Monday, 23 April 2012

Girls who are boys who like boys to be girls

During the pregnancy I was adamant Bug wasn't going to be wearing pink. I often said things like  'none of that shite in our house.' I didn't want her to conform to what society expects at such an early age -- there will be pressure enough when she's older.

It's only over the past century that boys have donned blue and girls pink. Before that we all wore dresses. Someone decided (I'm looking at you Freud) that if children wore the wrong thing they'd grow up perverted, and as we all know a small boy in a white frock will grow up a donkey knobber.

With full knowledge of how passionately I felt, Bear dressed Bug in a pink baby grow two days after she was born. I turned to my girlfriend and took a stand on an issue hugely important to me by screeching 'oh my god she looks fucking adorable!'

From that day on, pink was in. Not all the way, of course, but a girly foot in the door.

I had my morals though -- even if I was prepared to discard them at the first sign of cuteness -- so I started looking for gender neutral clothes and quickly discovered that shops don't stock them. If it's pink, yellow or flowery it's in the girl section. If it's any other animal, vegetable or mineral then it's for boys.

Here's an example. This is a hoody we bought Bug using money sent from her Great Granny: 

It's a (non-mating) panda. Bug points to it, smiles, and says 'bear.' She knows what it is and she's a girl. Yet it's only available in the boys section. When did pandas become boy specific? Is this why they have problems breeding?

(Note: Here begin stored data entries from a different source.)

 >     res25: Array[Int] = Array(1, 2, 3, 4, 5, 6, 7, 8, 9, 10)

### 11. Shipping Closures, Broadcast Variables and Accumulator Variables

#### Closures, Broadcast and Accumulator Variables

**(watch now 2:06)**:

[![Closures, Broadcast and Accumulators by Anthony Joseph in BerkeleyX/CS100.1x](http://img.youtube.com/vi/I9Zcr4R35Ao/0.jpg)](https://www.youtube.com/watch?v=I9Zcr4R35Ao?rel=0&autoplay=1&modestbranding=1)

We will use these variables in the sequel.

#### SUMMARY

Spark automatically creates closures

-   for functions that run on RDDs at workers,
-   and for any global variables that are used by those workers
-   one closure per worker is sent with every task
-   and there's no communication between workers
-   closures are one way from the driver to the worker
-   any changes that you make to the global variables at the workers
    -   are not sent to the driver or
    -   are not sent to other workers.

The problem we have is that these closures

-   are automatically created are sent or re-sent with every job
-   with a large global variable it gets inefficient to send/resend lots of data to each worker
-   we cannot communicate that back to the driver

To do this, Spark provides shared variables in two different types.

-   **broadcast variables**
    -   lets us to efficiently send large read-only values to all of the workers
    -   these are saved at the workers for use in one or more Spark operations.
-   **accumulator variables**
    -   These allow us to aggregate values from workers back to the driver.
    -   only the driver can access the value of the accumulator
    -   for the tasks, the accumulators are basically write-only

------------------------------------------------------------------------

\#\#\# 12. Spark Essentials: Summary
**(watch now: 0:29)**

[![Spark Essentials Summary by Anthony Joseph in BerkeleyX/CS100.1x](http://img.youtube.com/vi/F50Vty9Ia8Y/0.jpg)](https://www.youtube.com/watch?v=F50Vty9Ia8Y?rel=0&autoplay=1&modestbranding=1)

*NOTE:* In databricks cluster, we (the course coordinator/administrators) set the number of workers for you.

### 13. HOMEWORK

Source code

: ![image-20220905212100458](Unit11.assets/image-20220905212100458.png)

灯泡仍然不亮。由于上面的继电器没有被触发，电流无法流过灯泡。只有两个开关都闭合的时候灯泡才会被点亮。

A quick glance online shows these items on clothing for boys: Star Wars, Mr.Men, an octopus, Snoopy, a robot, a dinosaur, and finally: letters and numerals.

I am a child of Star Wars. It was the first film I ever saw at the cinema. I watched one of the three films almost daily as a child. It is my one true love and it broke my heart. Throughout all of this, I never had Star Wars down as a film for boys. I'm pretty certain George Lucas didn't either, if only for the extra revenue stream. Try telling this little girl that Star Wars is only available in boy sizes:

Perhaps it's easier to feel like this about clothing when you have a daughter. I like to think I'd be the same if I had a son. But would I? If I asked my hypothetical son what he'd like to wear for the day and he pointed to a dress, would I say 'not fucking likely' or would I ask him what he'd like to coordinate it with?

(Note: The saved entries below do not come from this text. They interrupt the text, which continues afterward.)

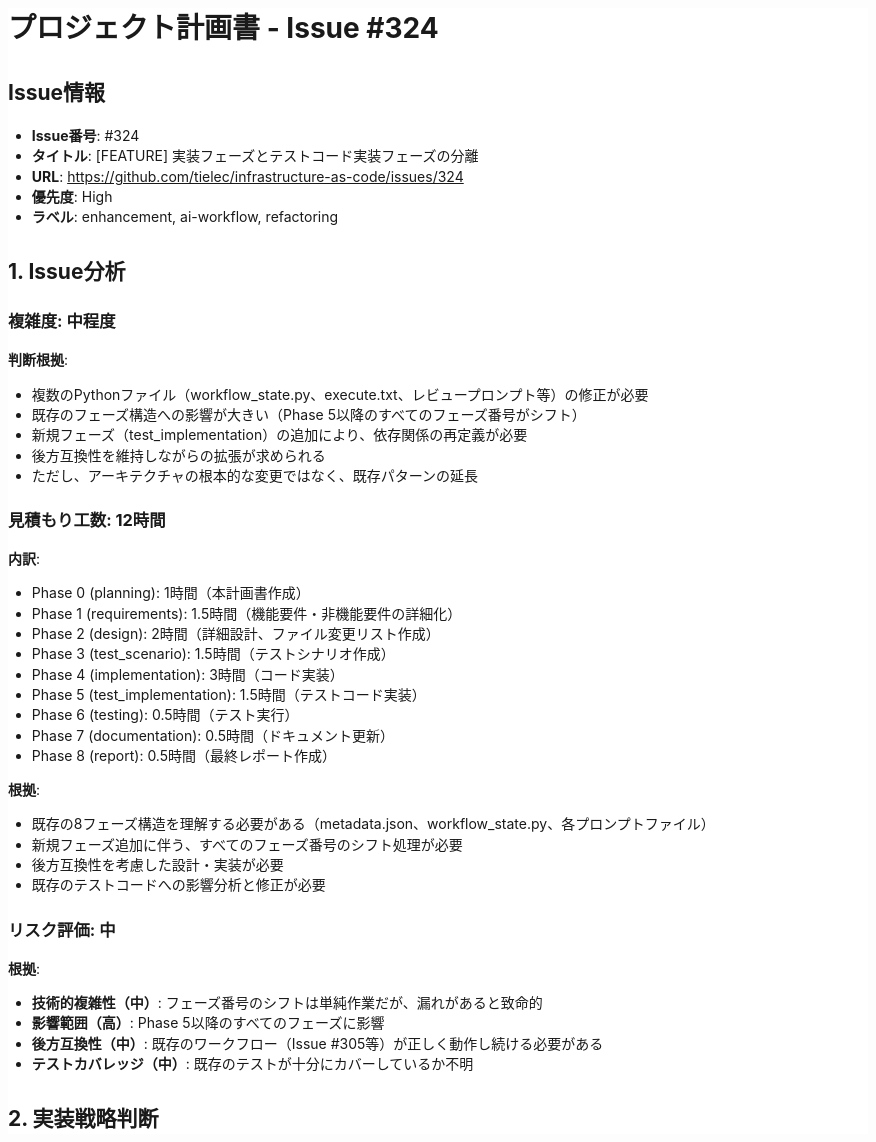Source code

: # プロジェクト計画書 - Issue #324

## Issue情報

- **Issue番号**: #324
- **タイトル**: [FEATURE] 実装フェーズとテストコード実装フェーズの分離
- **URL**: https://github.com/tielec/infrastructure-as-code/issues/324
- **優先度**: High
- **ラベル**: enhancement, ai-workflow, refactoring

## 1. Issue分析

### 複雑度: 中程度

**判断根拠**:
- 複数のPythonファイル（workflow_state.py、execute.txt、レビュープロンプト等）の修正が必要
- 既存のフェーズ構造への影響が大きい（Phase 5以降のすべてのフェーズ番号がシフト）
- 新規フェーズ（test_implementation）の追加により、依存関係の再定義が必要
- 後方互換性を維持しながらの拡張が求められる
- ただし、アーキテクチャの根本的な変更ではなく、既存パターンの延長

### 見積もり工数: 12時間

**内訳**:
- Phase 0 (planning): 1時間（本計画書作成）
- Phase 1 (requirements): 1.5時間（機能要件・非機能要件の詳細化）
- Phase 2 (design): 2時間（詳細設計、ファイル変更リスト作成）
- Phase 3 (test_scenario): 1.5時間（テストシナリオ作成）
- Phase 4 (implementation): 3時間（コード実装）
- Phase 5 (test_implementation): 1.5時間（テストコード実装）
- Phase 6 (testing): 0.5時間（テスト実行）
- Phase 7 (documentation): 0.5時間（ドキュメント更新）
- Phase 8 (report): 0.5時間（最終レポート作成）

**根拠**:
- 既存の8フェーズ構造を理解する必要がある（metadata.json、workflow_state.py、各プロンプトファイル）
- 新規フェーズ追加に伴う、すべてのフェーズ番号のシフト処理が必要
- 後方互換性を考慮した設計・実装が必要
- 既存のテストコードへの影響分析と修正が必要

### リスク評価: 中

**根拠**:
- **技術的複雑性（中）**: フェーズ番号のシフトは単純作業だが、漏れがあると致命的
- **影響範囲（高）**: Phase 5以降のすべてのフェーズに影響
- **後方互換性（中）**: 既存のワークフロー（Issue #305等）が正しく動作し続ける必要がある
- **テストカバレッジ（中）**: 既存のテストが十分にカバーしているか不明

## 2. 実装戦略判断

The best thing about rhetorical questions is that I don't have to answer.

A quick search for girls clothes shows flowers if you're dignified, slogans such as 'don't you wish your daughter was hot like me?' (ages 1-7) if you're not. I should be happy: the letters on the boys clothes are a random assortment where as the letters on the girls clothing quite clearly make a complex sentence. Go girls. The happiness is somewhat diminished by the horrific hyper-sexualisation of children not out of nappies.

As Jimmy Carr says: what's the biggest cause of paedophilia in this country? Sexy kids. 

Bye for now. 



This particular blog is far from finished. I've been a bit off colour the past couple of days, though when I started blogging I set myself a target of a blog a week and I'm going to stick with it.


  1. One of my favourite pictures from my childhood is of me dressed in red doc martens, yellow trousers, and a batman tshirt, complete with oversized sunglasses. I hated wearing dresses, until I reached the age of about 19, and realised they were more flattering and comfortable than jeans. It's disappointing that boys clothes are more exciting than girls clothes nowadays - sexualisation of children aside - it makes me wish that the kids clothes from the 80s were still 'cool' and 'retro' like the adults ones are...
    Hope you're feeling better soon!

  2. I'm sending my brother a link to your blog because he has the same problem finding fun non-pink clothes for Tegan.